If a line in the data contains "коллекции", copy it out.

━━━━━━━━

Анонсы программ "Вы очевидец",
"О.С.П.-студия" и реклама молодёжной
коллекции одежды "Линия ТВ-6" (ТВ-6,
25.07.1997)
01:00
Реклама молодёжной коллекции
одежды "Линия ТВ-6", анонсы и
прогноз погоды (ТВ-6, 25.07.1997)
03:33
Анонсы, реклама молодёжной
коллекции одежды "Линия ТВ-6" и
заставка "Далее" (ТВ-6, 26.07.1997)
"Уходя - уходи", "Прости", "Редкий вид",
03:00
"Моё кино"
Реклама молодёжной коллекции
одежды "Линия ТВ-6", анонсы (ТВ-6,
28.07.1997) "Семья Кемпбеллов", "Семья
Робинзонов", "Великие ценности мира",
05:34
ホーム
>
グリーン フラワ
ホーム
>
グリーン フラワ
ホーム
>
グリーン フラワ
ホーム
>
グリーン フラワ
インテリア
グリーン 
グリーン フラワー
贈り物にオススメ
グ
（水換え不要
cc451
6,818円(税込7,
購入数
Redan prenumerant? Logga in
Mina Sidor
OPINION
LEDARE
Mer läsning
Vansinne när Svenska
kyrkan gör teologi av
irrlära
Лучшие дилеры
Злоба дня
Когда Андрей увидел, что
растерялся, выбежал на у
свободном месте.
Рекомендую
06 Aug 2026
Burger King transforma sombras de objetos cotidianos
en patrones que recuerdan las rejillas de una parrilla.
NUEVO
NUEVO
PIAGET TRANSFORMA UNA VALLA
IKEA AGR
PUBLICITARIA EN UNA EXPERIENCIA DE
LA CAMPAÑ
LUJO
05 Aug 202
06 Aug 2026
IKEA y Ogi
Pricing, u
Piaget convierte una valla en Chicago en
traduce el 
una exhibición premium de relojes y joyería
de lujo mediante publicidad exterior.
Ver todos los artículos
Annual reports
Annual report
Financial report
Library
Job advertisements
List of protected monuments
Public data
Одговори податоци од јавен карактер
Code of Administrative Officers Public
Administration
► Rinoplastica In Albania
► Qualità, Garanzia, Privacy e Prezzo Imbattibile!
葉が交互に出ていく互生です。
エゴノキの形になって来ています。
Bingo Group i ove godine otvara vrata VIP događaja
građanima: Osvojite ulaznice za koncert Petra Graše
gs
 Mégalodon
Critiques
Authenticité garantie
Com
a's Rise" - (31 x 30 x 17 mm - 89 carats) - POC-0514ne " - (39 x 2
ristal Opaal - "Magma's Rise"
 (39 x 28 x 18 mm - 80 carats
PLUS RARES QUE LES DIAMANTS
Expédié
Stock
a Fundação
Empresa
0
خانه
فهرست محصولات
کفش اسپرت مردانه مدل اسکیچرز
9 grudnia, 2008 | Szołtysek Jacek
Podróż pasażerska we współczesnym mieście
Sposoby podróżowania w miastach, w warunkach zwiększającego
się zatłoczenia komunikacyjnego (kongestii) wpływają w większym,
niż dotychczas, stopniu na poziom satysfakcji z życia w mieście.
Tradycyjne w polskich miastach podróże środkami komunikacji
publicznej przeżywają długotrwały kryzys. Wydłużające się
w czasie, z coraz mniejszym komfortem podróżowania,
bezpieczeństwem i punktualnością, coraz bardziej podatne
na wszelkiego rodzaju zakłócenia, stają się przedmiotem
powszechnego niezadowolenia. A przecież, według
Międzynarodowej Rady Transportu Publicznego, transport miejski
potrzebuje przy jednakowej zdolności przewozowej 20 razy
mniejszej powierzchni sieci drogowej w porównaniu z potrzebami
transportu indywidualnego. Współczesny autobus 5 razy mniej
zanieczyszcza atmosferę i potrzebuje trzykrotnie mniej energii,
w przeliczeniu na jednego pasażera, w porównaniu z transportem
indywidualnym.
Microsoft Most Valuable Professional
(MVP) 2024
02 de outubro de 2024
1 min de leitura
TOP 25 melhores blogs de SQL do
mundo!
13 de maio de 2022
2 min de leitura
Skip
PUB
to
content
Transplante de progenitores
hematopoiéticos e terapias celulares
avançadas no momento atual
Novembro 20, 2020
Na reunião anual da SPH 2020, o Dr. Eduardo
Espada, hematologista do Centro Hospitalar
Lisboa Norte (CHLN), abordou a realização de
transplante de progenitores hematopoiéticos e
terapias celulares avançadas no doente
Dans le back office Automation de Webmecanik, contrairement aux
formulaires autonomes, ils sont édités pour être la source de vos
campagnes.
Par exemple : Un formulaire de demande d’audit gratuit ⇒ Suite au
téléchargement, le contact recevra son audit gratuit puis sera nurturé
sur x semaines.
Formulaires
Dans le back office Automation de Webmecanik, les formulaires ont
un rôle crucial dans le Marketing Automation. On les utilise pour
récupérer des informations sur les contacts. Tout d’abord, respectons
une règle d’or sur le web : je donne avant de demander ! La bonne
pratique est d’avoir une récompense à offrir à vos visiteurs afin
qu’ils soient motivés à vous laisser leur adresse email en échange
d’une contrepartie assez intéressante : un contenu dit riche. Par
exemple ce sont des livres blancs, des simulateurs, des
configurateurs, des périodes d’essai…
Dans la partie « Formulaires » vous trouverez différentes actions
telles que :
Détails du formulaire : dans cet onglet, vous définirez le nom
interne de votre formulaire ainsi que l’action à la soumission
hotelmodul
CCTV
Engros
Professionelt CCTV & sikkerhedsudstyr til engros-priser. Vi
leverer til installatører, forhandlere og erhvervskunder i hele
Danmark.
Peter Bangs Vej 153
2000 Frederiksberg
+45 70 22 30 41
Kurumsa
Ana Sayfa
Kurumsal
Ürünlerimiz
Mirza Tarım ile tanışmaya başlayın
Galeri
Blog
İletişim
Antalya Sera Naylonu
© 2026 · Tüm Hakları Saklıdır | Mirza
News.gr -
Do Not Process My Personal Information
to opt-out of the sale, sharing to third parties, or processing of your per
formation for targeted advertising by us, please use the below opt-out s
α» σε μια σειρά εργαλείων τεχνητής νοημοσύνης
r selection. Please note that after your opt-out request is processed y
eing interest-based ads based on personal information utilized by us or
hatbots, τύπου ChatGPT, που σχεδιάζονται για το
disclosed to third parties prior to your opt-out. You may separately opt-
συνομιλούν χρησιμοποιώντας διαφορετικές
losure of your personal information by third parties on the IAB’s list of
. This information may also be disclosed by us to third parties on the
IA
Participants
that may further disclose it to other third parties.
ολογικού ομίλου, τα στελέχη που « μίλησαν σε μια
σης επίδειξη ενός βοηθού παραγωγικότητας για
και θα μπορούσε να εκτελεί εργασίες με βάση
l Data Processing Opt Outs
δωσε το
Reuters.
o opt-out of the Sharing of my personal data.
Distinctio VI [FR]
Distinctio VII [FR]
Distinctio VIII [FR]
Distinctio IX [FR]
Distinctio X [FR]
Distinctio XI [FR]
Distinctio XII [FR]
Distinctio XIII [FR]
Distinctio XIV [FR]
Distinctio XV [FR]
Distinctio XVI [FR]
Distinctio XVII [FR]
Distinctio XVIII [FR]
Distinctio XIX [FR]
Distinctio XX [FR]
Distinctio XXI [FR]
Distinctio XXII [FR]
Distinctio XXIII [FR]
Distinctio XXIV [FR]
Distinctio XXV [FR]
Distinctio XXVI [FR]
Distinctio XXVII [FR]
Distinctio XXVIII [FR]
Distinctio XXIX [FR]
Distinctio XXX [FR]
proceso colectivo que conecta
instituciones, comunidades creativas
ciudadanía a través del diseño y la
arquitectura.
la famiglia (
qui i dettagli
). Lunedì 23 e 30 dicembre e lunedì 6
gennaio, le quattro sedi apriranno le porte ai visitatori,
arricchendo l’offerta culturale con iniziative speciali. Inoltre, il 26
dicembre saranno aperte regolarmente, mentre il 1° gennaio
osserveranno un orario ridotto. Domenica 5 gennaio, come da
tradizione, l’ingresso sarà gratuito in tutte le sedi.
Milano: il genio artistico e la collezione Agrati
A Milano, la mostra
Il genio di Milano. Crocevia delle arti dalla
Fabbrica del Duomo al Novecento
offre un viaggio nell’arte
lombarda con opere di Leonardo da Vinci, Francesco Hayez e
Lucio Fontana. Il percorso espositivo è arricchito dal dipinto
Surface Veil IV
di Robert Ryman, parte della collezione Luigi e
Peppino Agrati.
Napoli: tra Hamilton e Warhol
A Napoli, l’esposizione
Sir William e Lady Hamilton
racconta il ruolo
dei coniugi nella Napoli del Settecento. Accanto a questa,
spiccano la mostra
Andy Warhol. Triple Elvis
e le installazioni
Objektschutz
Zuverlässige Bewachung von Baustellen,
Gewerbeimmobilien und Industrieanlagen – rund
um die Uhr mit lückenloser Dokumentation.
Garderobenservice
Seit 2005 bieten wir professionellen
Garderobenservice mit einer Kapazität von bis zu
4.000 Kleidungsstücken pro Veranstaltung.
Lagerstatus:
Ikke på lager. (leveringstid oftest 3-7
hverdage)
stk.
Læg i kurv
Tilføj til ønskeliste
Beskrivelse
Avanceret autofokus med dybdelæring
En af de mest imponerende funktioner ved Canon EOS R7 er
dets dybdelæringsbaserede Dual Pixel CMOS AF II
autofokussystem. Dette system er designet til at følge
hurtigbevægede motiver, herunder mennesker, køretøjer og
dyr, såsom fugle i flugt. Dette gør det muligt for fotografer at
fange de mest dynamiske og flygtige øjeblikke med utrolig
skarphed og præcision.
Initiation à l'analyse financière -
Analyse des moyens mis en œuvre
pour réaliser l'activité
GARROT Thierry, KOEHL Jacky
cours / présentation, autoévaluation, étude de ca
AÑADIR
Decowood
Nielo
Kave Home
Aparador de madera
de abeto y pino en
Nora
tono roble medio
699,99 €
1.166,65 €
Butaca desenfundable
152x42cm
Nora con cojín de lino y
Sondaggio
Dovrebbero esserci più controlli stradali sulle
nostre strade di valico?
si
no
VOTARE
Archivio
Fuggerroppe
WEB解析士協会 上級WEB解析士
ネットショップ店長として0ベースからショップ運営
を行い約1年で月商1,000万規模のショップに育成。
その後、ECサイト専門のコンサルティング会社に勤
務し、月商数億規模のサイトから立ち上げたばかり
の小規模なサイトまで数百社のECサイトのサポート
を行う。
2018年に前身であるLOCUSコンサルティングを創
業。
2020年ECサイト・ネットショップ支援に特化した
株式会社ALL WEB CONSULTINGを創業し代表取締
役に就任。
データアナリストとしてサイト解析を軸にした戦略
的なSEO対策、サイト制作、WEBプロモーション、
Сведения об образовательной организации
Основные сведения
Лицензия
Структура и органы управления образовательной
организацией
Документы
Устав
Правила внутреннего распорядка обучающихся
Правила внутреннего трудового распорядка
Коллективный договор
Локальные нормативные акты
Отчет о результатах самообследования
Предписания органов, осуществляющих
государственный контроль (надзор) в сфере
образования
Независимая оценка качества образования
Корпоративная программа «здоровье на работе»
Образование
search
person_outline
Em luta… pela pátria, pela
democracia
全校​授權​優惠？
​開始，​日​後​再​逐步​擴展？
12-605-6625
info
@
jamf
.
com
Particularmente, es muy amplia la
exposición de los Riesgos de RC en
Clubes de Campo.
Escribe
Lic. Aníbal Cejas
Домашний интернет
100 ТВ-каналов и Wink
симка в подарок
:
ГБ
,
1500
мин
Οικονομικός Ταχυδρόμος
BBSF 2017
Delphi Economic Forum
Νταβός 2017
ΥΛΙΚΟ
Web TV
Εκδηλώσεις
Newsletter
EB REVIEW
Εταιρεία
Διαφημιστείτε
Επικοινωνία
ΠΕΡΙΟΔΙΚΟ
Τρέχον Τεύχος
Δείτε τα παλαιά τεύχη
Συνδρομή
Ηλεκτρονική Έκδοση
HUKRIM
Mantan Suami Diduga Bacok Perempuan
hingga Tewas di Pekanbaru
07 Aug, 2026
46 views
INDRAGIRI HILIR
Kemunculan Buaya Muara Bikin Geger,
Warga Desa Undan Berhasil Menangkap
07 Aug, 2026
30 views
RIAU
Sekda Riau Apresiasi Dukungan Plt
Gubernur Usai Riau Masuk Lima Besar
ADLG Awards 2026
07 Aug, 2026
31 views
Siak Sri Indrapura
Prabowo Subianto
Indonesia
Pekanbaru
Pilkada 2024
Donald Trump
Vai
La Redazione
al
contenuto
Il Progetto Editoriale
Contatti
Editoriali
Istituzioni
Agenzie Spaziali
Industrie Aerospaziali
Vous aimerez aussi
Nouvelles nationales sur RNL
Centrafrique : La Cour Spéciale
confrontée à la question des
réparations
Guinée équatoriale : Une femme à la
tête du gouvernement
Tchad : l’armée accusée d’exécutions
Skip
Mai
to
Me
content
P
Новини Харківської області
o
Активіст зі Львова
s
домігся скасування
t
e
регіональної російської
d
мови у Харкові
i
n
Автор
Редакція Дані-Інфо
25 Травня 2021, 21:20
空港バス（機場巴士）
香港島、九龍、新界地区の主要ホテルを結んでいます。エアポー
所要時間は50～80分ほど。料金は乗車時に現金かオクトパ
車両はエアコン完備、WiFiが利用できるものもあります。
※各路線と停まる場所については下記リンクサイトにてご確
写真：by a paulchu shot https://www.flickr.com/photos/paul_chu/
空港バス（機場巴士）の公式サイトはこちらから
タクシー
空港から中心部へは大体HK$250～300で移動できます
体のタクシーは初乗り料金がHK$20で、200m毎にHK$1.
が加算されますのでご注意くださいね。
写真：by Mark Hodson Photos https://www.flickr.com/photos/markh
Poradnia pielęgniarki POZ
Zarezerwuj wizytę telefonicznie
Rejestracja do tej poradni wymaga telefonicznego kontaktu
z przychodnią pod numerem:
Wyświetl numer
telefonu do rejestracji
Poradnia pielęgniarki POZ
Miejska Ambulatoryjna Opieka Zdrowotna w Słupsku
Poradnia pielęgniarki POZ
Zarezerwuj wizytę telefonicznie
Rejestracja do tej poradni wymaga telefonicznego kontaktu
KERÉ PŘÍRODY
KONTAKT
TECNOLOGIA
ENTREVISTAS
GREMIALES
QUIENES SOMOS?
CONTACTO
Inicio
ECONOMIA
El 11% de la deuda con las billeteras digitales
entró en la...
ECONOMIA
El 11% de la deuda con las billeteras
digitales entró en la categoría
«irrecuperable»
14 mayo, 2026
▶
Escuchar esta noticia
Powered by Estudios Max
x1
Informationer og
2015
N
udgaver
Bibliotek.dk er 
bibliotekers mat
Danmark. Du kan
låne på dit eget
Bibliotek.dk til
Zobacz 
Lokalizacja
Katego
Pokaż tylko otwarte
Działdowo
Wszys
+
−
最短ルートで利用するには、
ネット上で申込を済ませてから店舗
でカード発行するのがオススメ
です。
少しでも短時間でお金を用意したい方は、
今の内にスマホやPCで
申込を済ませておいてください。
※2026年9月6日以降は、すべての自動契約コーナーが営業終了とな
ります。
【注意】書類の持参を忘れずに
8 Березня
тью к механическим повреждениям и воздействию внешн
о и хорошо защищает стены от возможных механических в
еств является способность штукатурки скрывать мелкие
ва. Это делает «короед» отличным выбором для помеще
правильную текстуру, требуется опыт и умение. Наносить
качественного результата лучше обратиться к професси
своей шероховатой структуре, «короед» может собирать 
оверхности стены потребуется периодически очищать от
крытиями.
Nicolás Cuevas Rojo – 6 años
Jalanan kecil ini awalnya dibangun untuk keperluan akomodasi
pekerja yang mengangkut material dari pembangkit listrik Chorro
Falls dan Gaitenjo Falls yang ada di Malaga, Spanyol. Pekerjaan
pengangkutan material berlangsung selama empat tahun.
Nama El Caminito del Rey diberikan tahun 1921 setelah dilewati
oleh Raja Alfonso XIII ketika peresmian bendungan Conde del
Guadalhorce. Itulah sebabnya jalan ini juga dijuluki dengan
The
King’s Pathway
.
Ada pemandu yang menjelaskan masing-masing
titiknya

━━━━━━━━

# Solution to the exercise
коллекции одежды "Линия ТВ-6" (ТВ-6,
Реклама молодёжной коллекции
коллекции одежды "Линия ТВ-6" и
Реклама молодёжной коллекции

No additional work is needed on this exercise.